In the Middle Ages, many European villages enjoyed an abundance of mock tournaments and displays of chivalric skills that remain quite popular even today. Ancient Roman emperors took pride in re-staging battles in which they had emerged victorious, often using the re-enactments as an excuse to have gladiator contests.
Religious customs and stories have traditionally been presented as re-enactments, such as the passion plays that are the re-staging of the most climactic episode in the history of Christianity. And the pageantry of Victorian-era military is legendary.
Just as the popularity of these events has spread, so has the intricacy and accuracy of the proceedings. In the United States, they took off in the 1960s as a result of centennial celebrations of the end of the Civil War.
Today, these arts are a multi-million-dollar industry in the United States, and in 1998, as many as 25,000 living historians gathered to re-stage the battle of Gettysburg, in the largest re-enactment ever held.
These performances have been performed through the ages in the name of national pride, and Great Britain is no exception. Known as living history, historical interpretation, or public history, such re-enactments of famous episodes and circumstances of various periods have been one of the favorite pastimes of the British.
According to Rachel Evans, editor of Skirmish, a magazine for re-enactment enthusiasts, there are indications that it may be the fastest growing hobby in the country. The first modern re-enactment society in Britain, the Sealed Knot, was formed in 1968 to produce and put on re-enactments of the English civil war.

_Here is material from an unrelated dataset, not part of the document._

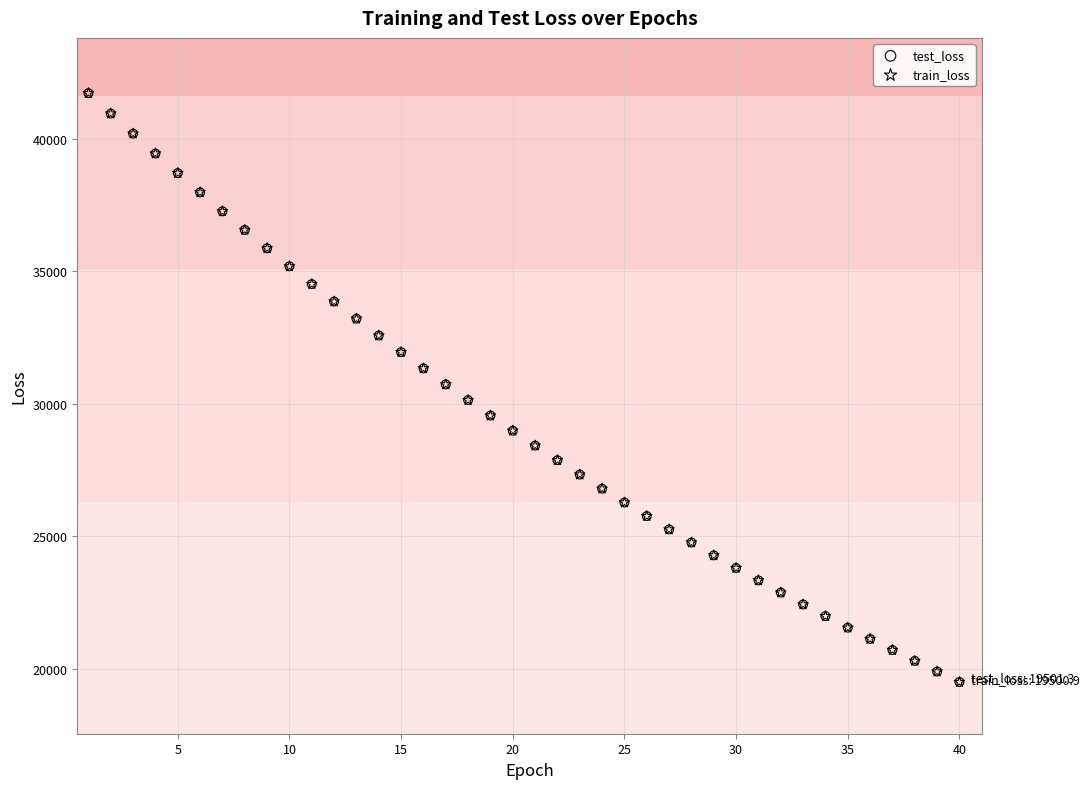

What are all the series names shown in the legend?

test_loss, train_loss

That same year, British enthusiasts of the American Civil War formed the Southern Skirmish Association. Later, in 1971, another group of re-en-actors formed the Saber Society to present battles that took place during the Napoleonic era. Some of its members seceded in 1976 and developed their own splinter group, the Napoleonic Association.

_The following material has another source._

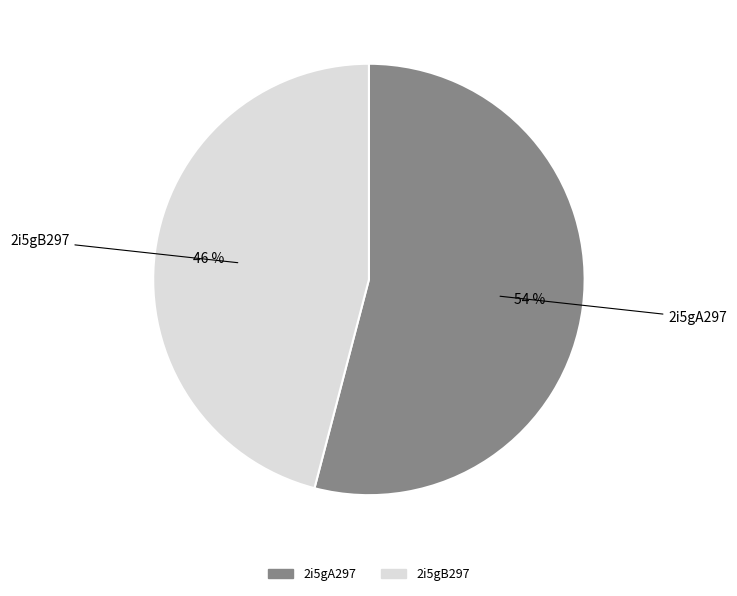

What is the largest slice in the pie chart?

2i5gA297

Historical reenactors all across Britain come together once a year to compare techniques, learn new ones, and put on demonstrations of their abilities, including cooking, music, and weaponry. At the annual Festival of History, the air is thick with the aroma of spit-roasted meats and acrid gunpowder smoke.

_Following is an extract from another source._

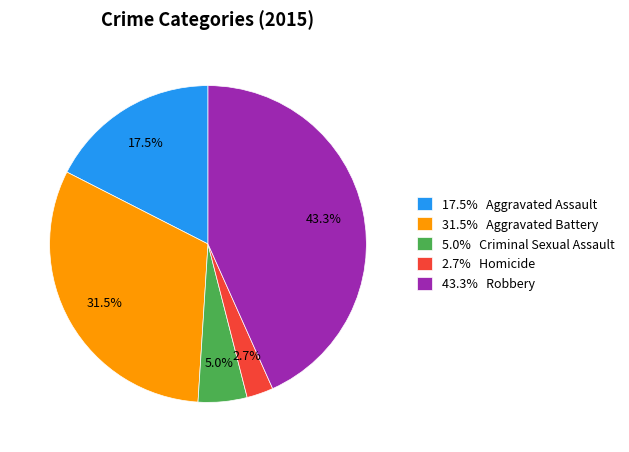

Is there a majority slice in this chart?

No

People dressed in period costumes roam the premises to help visitors immerse themselves in the feeling of living in various historical periods, despite the anachronisms that abound, like portable toilets and mounted speakers barking out excited blow-by-blow accounts of an 1812 battle waged on the grassy arena between British and French infantry brigades.
The increasing popularity of the annual festival illustrates the growing interest of the general public in the re-enactment of British history.
Today there are over 700 different living history groups in Great Britain representing a wide variety of historical eras from the Saxon era to the Vietnam war. The uniqueness of each group’s specific focus is mind-boggling.